There are several different B12 connections and each of them covers other important functions. A preparation that contains all natural B12 forms (hydroxocobalamin, adenosylcobalamin and methlycobalamin)thus perfectly covers your needs. So look at the fact that no unnecessary additives are used besides these three important compounds.

How often should I take the supplements?

This depends heavily on why you need the supplements in the first place. In the case of an acute deficiency, therapy with high-dose supplements is useful. These can then also be taken every day. If you just want to make sure that your daily needs are reached, a much lower dose is appropriate.

Since our liver, if healthy, can store more than a thousand times our vitamin B12 daily requirement, weekly intake of higher-dose supplements is also an option.

Although an overdose is generally considered to be excluded (the excess is easily excreted in a healthy organism), it is nevertheless useful to take a B12 preparation several times per day in very few cases.

Before eating? After eating? When should I take vitamin B12?

Basically, you can take supplements with vitamins throughout the day. However, experts often advise to take it in the morning, as many vitamins stimulate digestion. There is another reason for early intake: vitamin B12 also stimulates brain performance. It may therefore not be ideal to take a vitamin B12 supplement just before bedtime. To fall asleep quickly, the brain should eventually be relaxed.

So what about food?

The following applies: an empty stomach can better absorb certain substances due to the enriched stomach acid and vitamin B12 is absorbed only to a small extent by our body anyway. Especially vitamin B12 containing preparations you should eat just before, or with breakfast.

How long should I take vitamin B12?

If you undergo medically prescribed therapy to compensate for a deficiency, your doctor will advise you on the optimal duration.

Since an overdose is not really possible even with intensive intake, you should always listen to your body.
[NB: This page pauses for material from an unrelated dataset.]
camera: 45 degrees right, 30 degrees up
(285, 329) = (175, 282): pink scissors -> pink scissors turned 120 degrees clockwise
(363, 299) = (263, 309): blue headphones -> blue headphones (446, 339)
After all, you know best whether you are doing well or not.

If you take less vitamin B12 in the long term due to your lifestyle (e.g. vegan, vegetarian), permanent support through preparations is generally recommended. If you do not use animal products, you will eventually have to find other ways to meet your vitamin B12 needs.

Are there any interactions with other drugs?
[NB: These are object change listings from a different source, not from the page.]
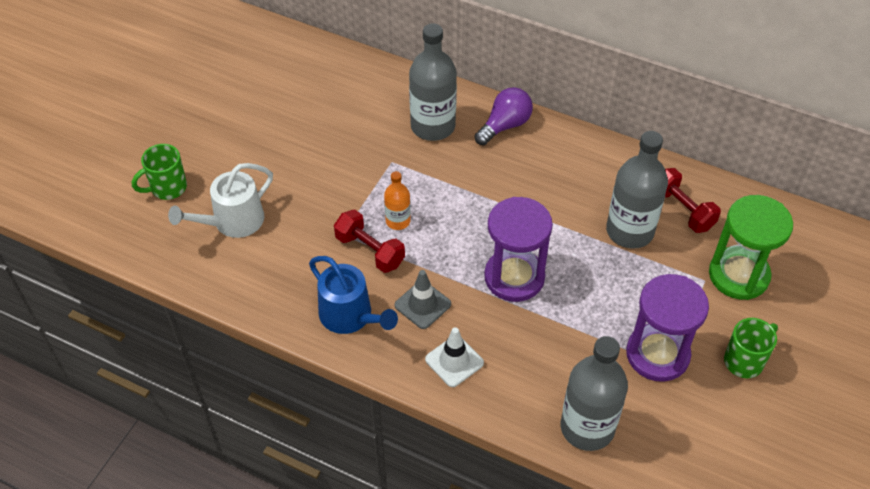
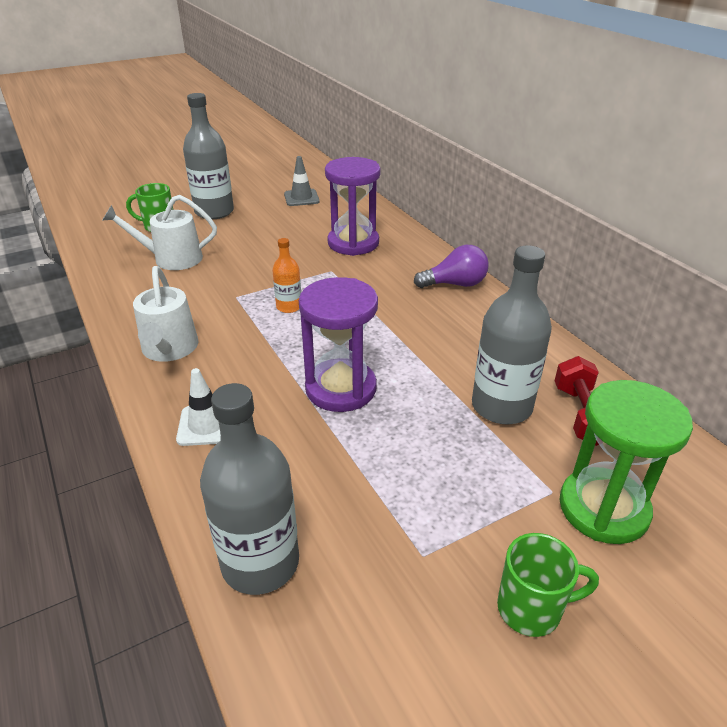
camera: 35 degrees right, 15 degrees down
(350, 316) = (169, 349): blue watering can -> white watering can
(370, 251) = (242, 315): red dumbbell -> none
(422, 305) = (235, 369): grey traffic cone -> grey traffic cone (301, 198)
(433, 126) = (391, 263): grey bottle -> grey bottle (214, 212)
(657, 354) = (420, 535): purple hourglass -> purple hourglass (353, 243)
Vitamin B12 is generally very well tolerated. However, there are some substances that can reduce the effect of the vitamin. In addition to alcohol and nicotine, these are mainly medicines.

These include:

  • Aspirin
  • Antibiotics
  • Anti-baby pill
  • Chemotherapy
  • medicines for cardiac arrhythmias, cholesterol or diabetes
  • Drugs

If you take medication, medical advice before supplementing your diet is always a good idea.
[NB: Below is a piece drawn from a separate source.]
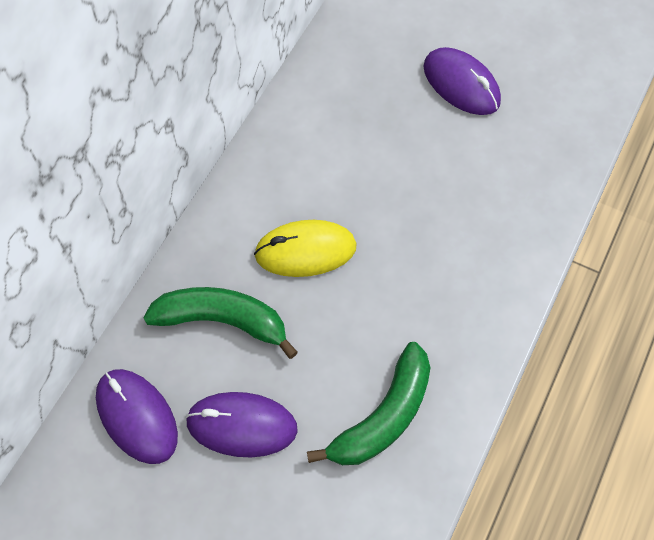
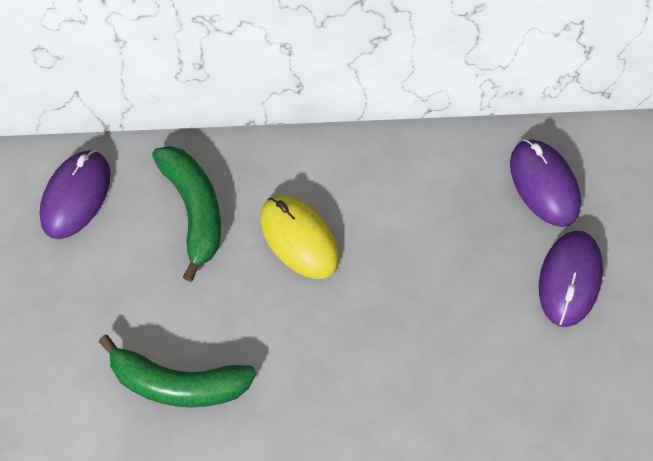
camera: 60 degrees right, 0 degrees up
(242, 425) = (110, 276): purple mouse -> purple mouse (544, 185)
A lot of information, but taking vitamin B12 is not witchcraft.

So here again the most important thing summarized:

  • The effect of vitamin B12 creams is controversial, injections can have problematic side effects. Dietary supplements are effective and safe.
    Pay attention to the ingredients(hydroxocobalamin, adenosylcobalamin and methlycobalamin)and design (vegan or not) of the preparations. Liposomal capsules have a better absorption rate.
  • Take vitamin B12 in the morning before or with breakfast.
  • An overdose does not occur in a healthy body, but you should adjust the dose to your needs.
  • Vitamin B12 may be less effective in conjunction with other substances/medications.
  • The duration of the intake depends on your goal. Do you want to prevent, compensate for a deficiency or support your meatless diet? Listen to your body – in case of doubt, medical advice will help you.